Devinette multicolore
Piste verte Le 4 février 2010 Voir les commentaires (1)
Voici des photos, sous plusieurs angles, d’un anneau de bois que j’ai peint. Saurez-vous trouver ce que ce coloriage a de particulier ? Bien sûr, le mieux serait de tenir l’objet en main, ce qu’ont pu faire les visiteurs de la fête de la science 2008 à Strasbourg, pour laquelle j’ai réalisé [1] cet objet. La réponse est donnée après les photos.
On peut aussi tourner autour de l’anneau posé sur une table, sur une de ses faces :
et posé sur l’autre de ses faces :
Après cette visite, vous avez deviné je pense. La surface de l’anneau est partagée en sept zones de sept couleurs différentes, et chaque zone touche toutes les autres. Ce présent billet est donc un écho à un précédent article de ce site. Cet article évoquait le célèbre théorème des quatre couleurs :
- On remarque facilement que certaines cartes nécessitent quatre couleurs pour que deux pays voisins soient toujours de couleur différente. Regardez par exemple une carte représentant l’Allemagne, la Belgique, le Luxembourg et la France. Chaque pays touche les trois autres, il faut au moins quatre couleurs.
- Dans l’autre sens, et c’est très difficile à montrer, n’importe quelle carte dessinée sur une sphère ou sur un plan peut être coloriée avec seulement quatre couleurs, de sorte que deux pays voisins soient toujours de couleur différente.
La surface de l’anneau présentée ici montre donc que, si quatre couleurs suffisent toujours pour colorier les cartes dessinées sur une sphère ou un plan, ce n’est plus forcément vrai pour des cartes tracées sur d’autres surfaces. La surface d’un anneau s’appelle un tore :
- Comme ici chacune des sept zones touche toutes les autres, sept couleurs au moins sont nécessaires pour colorier cette carte tracée sur le tore.

*-*-*

### CONSIGNE
Recopiez fidèlement le passage du billet sur l'anneau peint situé entre « Devinette multicolore » et « après les photos. », ces deux extraits compris.

### DONNÉES FOURNIES
*-*-*

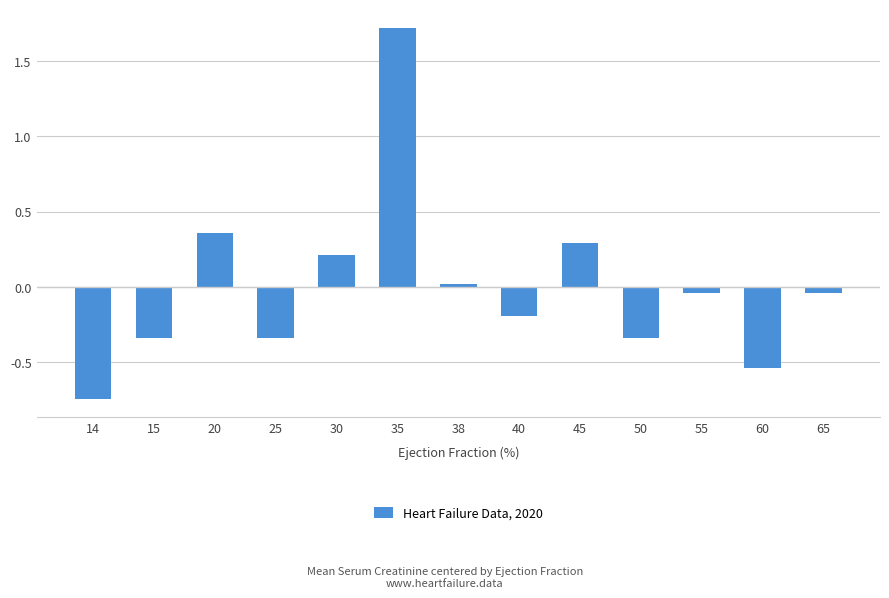

What is the value of the 5th bar from the left?

0.2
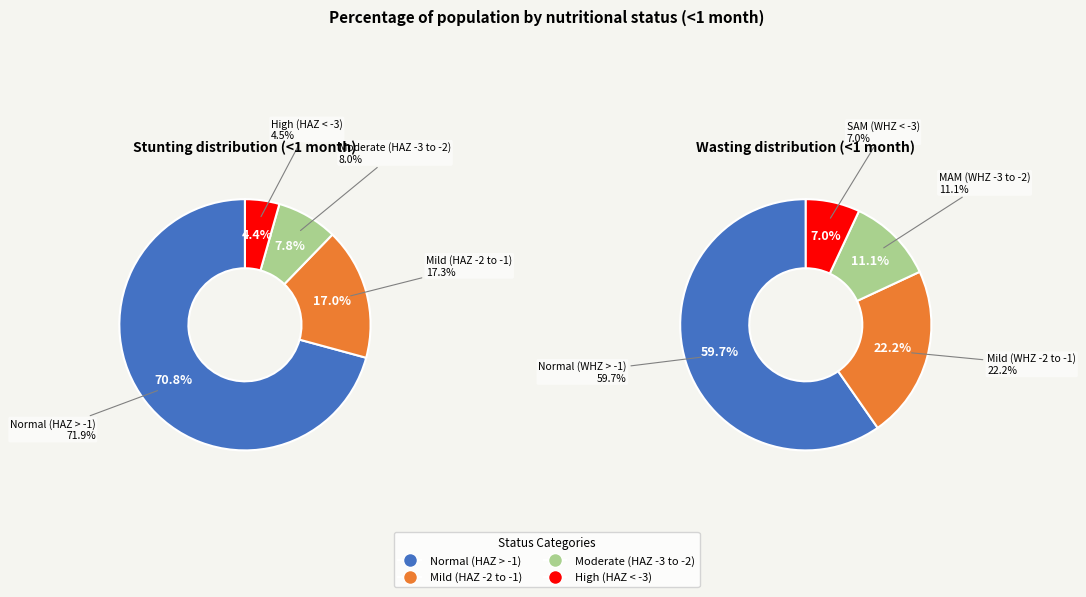

To the nearest percent, what is the difference between the largest and smallest slice percentages?

66%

*-*-*

### RÉPONSE ATTENDUE
Devinette multicolore
Piste verte Le 4 février 2010 Voir les commentaires (1)
Voici des photos, sous plusieurs angles, d’un anneau de bois que j’ai peint. Saurez-vous trouver ce que ce coloriage a de particulier ? Bien sûr, le mieux serait de tenir l’objet en main, ce qu’ont pu faire les visiteurs de la fête de la science 2008 à Strasbourg, pour laquelle j’ai réalisé [1] cet objet. La réponse est donnée après les photos.